Eskişehir 5. Ağır Ceza Mahkemesi’nde görülen davanın ilk celsesinde tutuklu ve tutuksuz sanıklar hazır bulundu. Duruşmaya taraf avukatları katıldı.
“50 metreden şişeyi vuran adamım, öldürmek istesem öldürürdüm”
Cezaevinden çıktıktan kısa bir süre sonra Tufan C.’ye silahlı saldırı gerçekleştiren Sedat K., 50 metreden şişeyi vurabildiğini ve öldürme amacıyla ateş etmediğini belirterek, “Olay zamanı Porsuk boyunda alkol alıyordum. Müştekiye denk geldim. Tam arabaya binerken elini beline atınca ben de silahımı çıkardım ve ayağını hedef alarak 2 el ateş ettim. Olayda kullandığım silahı da İstanbul Tarlabaşı'ndan aldım. Orada çok satan var. 50 metreden şişeyi vuran adamım, öldürmek istesem öldürürdüm. Ben sadece kendimi korumak amaçlı ateş ettim. Müştekiyi tanımam. Ben hasımlıyım, cezaevinden çıkmıştım. Müştekiyi hasmım sanıp vurdum. Sonrasında sanık Caner’i aradım ve nerede olduğunu sordum. Sonra gidip aracına bindim. O gün araçta Serdar D. de vardı. Şahin T’yi, ben müştekiyi vurduktan sonra araca aldık. Öncesinde birini vurduğumu bilmiyorlardı. Araca bindiğimde olayı anlattım. Caner ve Serdar benim çocukluk arkadaşlarım. Daha sonra araçtan inip Serdar ile taksiye binip Sivrihisar’daki dinlenme tesislerine gittik. Orada taksinin parasını bizi almaya gelen sanık Murat K. ödedi. Sanık Murat’ı daha önceden tanımam. Caner’in arkadaşı olduğunu ve o yüzden beni almaya geldiğini biliyorum. Tesisin kamera görüntülerinde sarılıyormuşuz gibi görünebilir. Ben tesislerdeyken üzerim ıslanmıştı. Murat’ın da bize doğru geldiğini görünce sarıldım. Hatta montunu da bana verdi. Murat bizi Sincan’da bıraktı. Bizi oradan adını söylemek istemediğim 1 arkadaşım aldı ve Keçiören’e götürdü” dedi.
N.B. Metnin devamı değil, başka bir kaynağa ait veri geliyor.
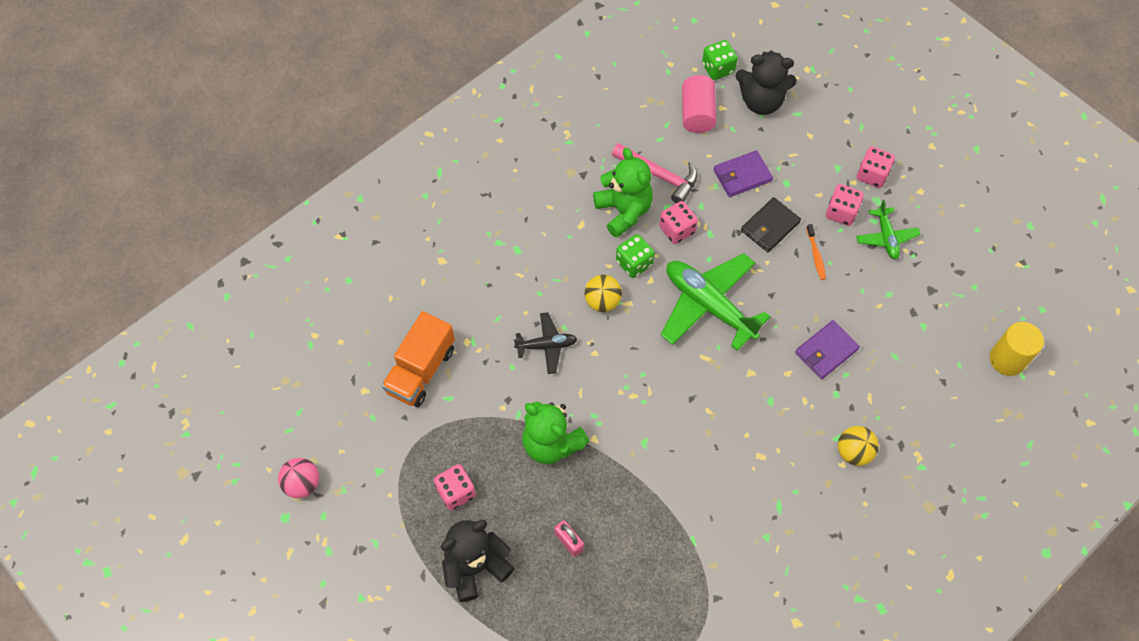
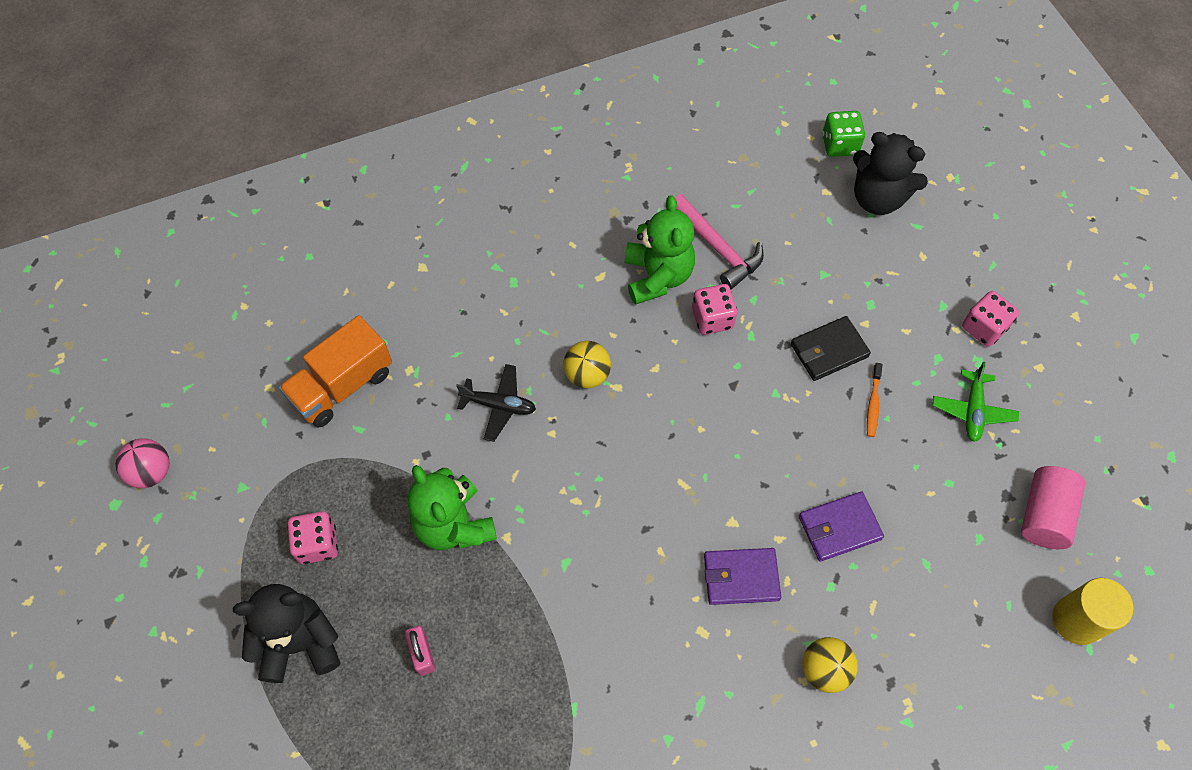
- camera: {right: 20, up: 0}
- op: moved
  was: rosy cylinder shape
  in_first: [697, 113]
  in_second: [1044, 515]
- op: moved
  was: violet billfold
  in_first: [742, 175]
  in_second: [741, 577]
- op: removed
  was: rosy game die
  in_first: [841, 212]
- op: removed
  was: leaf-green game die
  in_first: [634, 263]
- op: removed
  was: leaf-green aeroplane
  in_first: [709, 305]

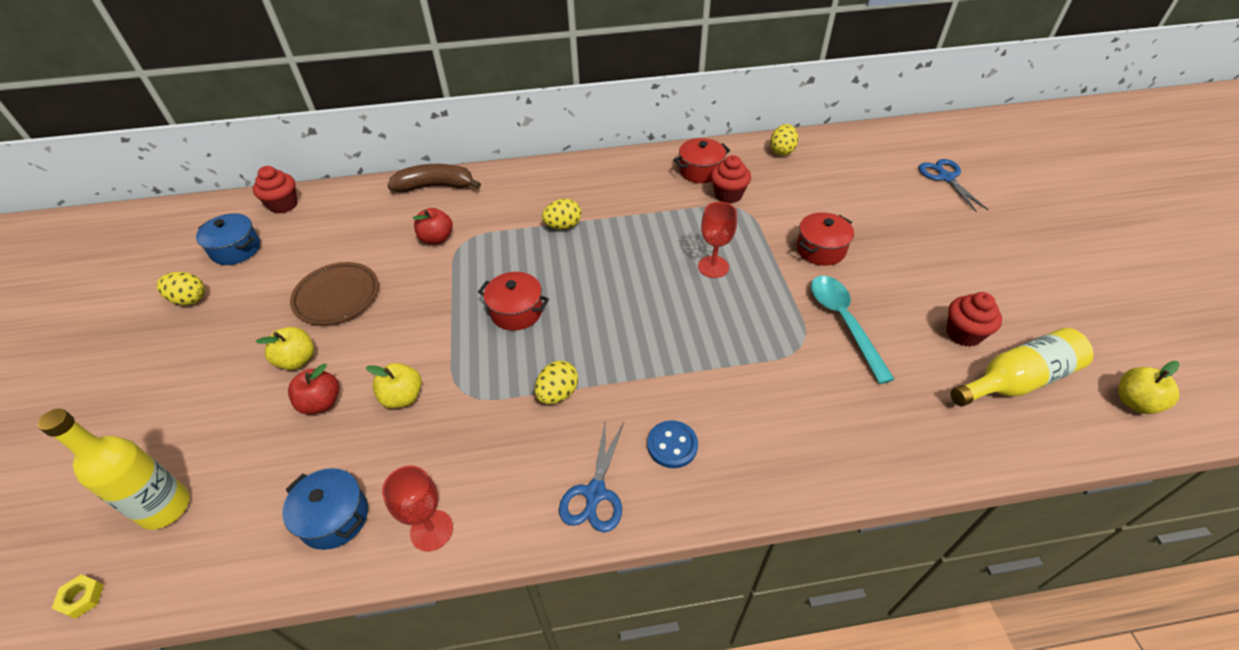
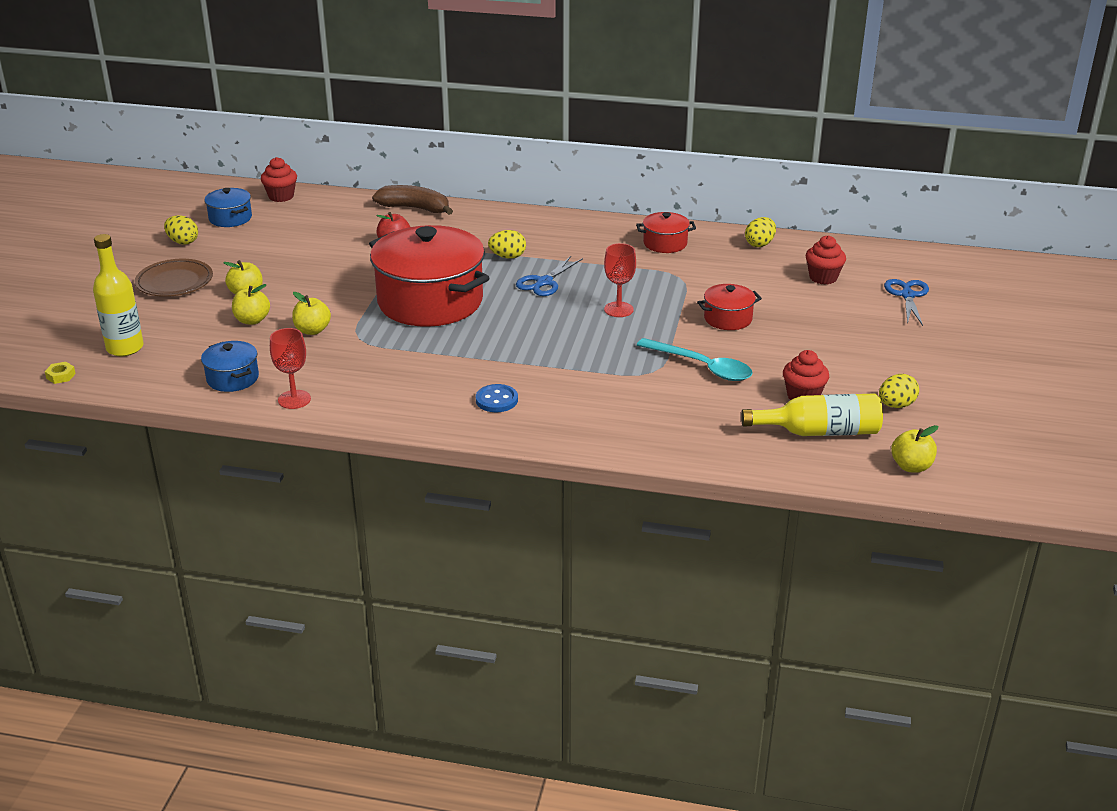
- camera: {right: 20, up: -15}
- op: moved
  was: red fairy cake
  in_first: [728, 195]
  in_second: [823, 277]
- op: moved
  was: russet plate
  in_first: [337, 296]
  in_second: [174, 282]
- op: resized
  was: red stockpot
  in_first: [516, 311]
  in_second: [430, 301]
  ratio: 2.23
- op: turned
  was: turquoise tablespoon
  in_first: [843, 322]
  in_second: [702, 367]
  clockwise: 120
- op: moved
  was: golden egg
  in_first: [557, 393]
  in_second: [896, 405]
- op: recoloured
  was: red apple
  now: golden apple
  in_first: [321, 403]
  in_second: [252, 320]
- op: moved
  was: cobalt pair of scissors
  in_first: [595, 494]
  in_second: [544, 282]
“Ortak yaptığımız iş bozulunca aramızda sıkıntılar çıktı”
Olaydan 5 ay sonra Ankara’da yakalanan ve azmettirici olduğu gerekçesiyle tutuklanan Şahin K. ise ilk ifadesinde “Müşteki Tufan ile aramızda 2014’ten beri devam eden ticaret vardı. Restoran, çiftçilik ve kuyumculuk üzerine ortak işlerimiz vardı. Ortak olarak yaklaşık 1 yıl önce yeni çiftlik kurduk. Tufan ve abisiyle 3 ortaktık. Çiftliği Ankara’daki bir firmaya borçla yaptırdık. Anlaşmamıza göre Tufan kredi çekip borcu ödeyecekti fakat çiftlik bittikten sonra kredi çekip ödemeyi kabul etmedi. Bunun üzerine çiftliğin zarar ettiğini ve satıp tasfiye etmemiz gerektiğini söyledim. Ben hayvanları sattım. Finansmanı benim kuyumcudan gelen gelirle sağlardık. Çiftlikteki hayvanları da bu paradan almıştık. Dolayısıyla sattıktan sonra gelen parayı da ben aldım. Bunun üzerine aramızda sıkıntılar başladı. Ortaklıktan ayrıldıktan yaklaşık 1 buçuk ay sonra elemanım, iş yerimize haciz geldiğini söyledi. Borç evrakının fotoğrafını gördüğümde sözde benim imzalamış olduğum senet evrakı vardı. Ben imzalayıp imzalamadığımı bilmiyorum. Ortaklarıma kolay para çekebilsinler diye boş imzalı kağıtlar bırakırdım. O kağıtlar kullanılmış olabilir. Hacizden sonra Tufan, beni sattığım koyunları da çalmakla suçladı. Senedin bana ait olmadığına dair suç duyurusunda bulundum. Bu olayda Murat K.’yi tanımam dışında hiçbir ilgim yok. Çocukluk arkadaşım olur. Varsayım üzerine bana suç atılıyor. Bu olayın olduğu tarih de dahil 6 ay hiç Ankara'nın dışına çıkmadım. Murat'ın Eskişehir'e gittiğinden haberim yoktu” dedi.
Mahkeme heyeti, sanıkların mevcut tutukluluk durumlarının devamına karar vererek duruşmayı 28 Şubat’a erteledi.